■ **GIVEN RECORDS**

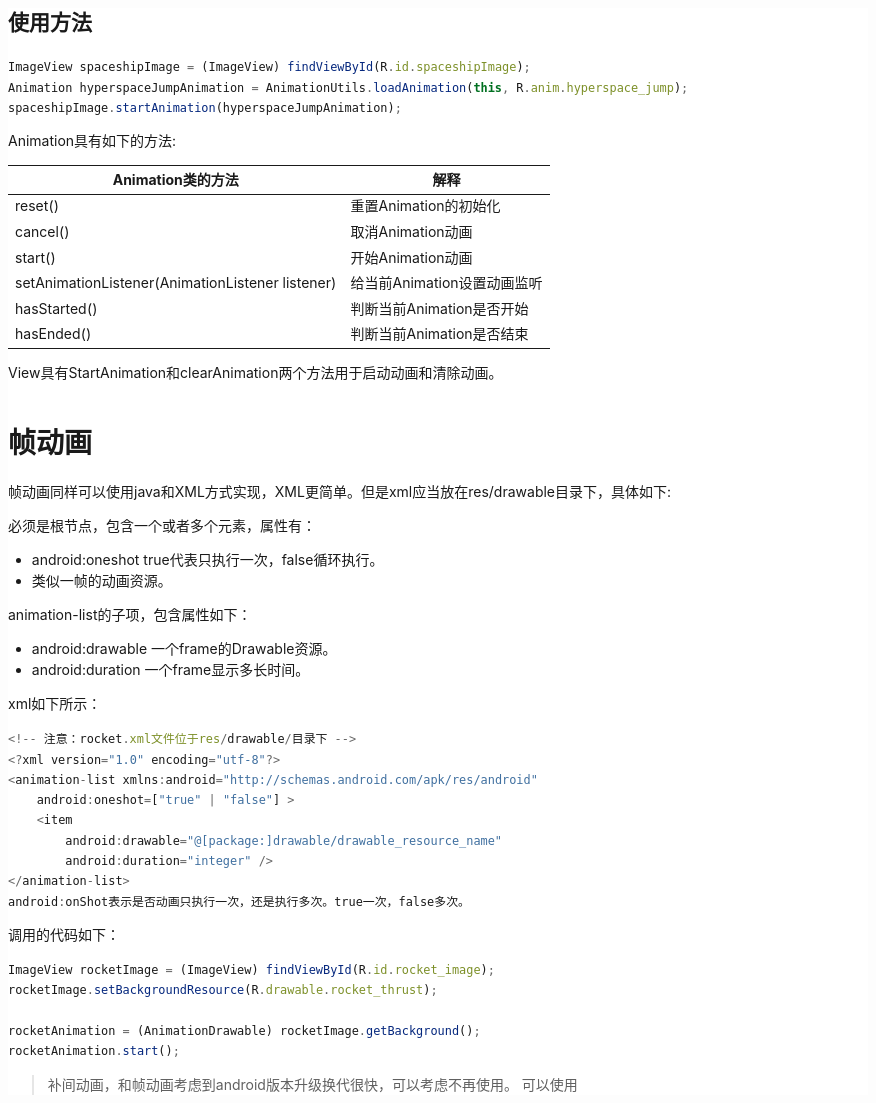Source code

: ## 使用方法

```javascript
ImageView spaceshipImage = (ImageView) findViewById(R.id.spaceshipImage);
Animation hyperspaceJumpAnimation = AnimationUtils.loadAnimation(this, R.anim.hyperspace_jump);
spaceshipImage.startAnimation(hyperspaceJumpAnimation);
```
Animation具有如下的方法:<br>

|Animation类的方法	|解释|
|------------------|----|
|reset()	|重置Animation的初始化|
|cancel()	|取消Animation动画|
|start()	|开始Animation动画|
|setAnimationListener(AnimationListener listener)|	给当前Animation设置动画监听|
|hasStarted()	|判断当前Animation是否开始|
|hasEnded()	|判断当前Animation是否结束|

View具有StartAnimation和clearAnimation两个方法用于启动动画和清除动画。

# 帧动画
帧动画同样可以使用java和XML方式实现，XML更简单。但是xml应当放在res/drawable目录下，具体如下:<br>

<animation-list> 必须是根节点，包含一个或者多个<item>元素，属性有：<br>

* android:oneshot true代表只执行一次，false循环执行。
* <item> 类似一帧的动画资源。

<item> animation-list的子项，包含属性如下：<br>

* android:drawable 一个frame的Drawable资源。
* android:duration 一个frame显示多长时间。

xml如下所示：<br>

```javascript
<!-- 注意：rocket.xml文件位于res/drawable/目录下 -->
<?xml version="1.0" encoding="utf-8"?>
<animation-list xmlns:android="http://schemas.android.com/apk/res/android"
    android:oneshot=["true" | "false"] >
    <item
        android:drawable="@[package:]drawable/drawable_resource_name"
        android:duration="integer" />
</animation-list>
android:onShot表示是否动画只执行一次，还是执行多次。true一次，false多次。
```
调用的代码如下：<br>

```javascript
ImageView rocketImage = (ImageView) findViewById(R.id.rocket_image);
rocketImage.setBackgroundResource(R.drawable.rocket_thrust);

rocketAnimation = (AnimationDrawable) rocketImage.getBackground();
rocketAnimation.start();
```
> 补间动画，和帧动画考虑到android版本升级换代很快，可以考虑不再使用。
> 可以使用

■ **EXERCISE GOAL**
Without including any images, output the data exactly as given.

■ **WORKED SOLUTION**
Source code

: ## 使用方法

```javascript
ImageView spaceshipImage = (ImageView) findViewById(R.id.spaceshipImage);
Animation hyperspaceJumpAnimation = AnimationUtils.loadAnimation(this, R.anim.hyperspace_jump);
spaceshipImage.startAnimation(hyperspaceJumpAnimation);
```
Animation具有如下的方法:<br>

|Animation类的方法	|解释|
|------------------|----|
|reset()	|重置Animation的初始化|
|cancel()	|取消Animation动画|
|start()	|开始Animation动画|
|setAnimationListener(AnimationListener listener)|	给当前Animation设置动画监听|
|hasStarted()	|判断当前Animation是否开始|
|hasEnded()	|判断当前Animation是否结束|

View具有StartAnimation和clearAnimation两个方法用于启动动画和清除动画。

# 帧动画
帧动画同样可以使用java和XML方式实现，XML更简单。但是xml应当放在res/drawable目录下，具体如下:<br>

<animation-list> 必须是根节点，包含一个或者多个<item>元素，属性有：<br>

* android:oneshot true代表只执行一次，false循环执行。
* <item> 类似一帧的动画资源。

<item> animation-list的子项，包含属性如下：<br>

* android:drawable 一个frame的Drawable资源。
* android:duration 一个frame显示多长时间。

xml如下所示：<br>

```javascript
<!-- 注意：rocket.xml文件位于res/drawable/目录下 -->
<?xml version="1.0" encoding="utf-8"?>
<animation-list xmlns:android="http://schemas.android.com/apk/res/android"
    android:oneshot=["true" | "false"] >
    <item
        android:drawable="@[package:]drawable/drawable_resource_name"
        android:duration="integer" />
</animation-list>
android:onShot表示是否动画只执行一次，还是执行多次。true一次，false多次。
```
调用的代码如下：<br>

```javascript
ImageView rocketImage = (ImageView) findViewById(R.id.rocket_image);
rocketImage.setBackgroundResource(R.drawable.rocket_thrust);

rocketAnimation = (AnimationDrawable) rocketImage.getBackground();
rocketAnimation.start();
```
> 补间动画，和帧动画考虑到android版本升级换代很快，可以考虑不再使用。
> 可以使用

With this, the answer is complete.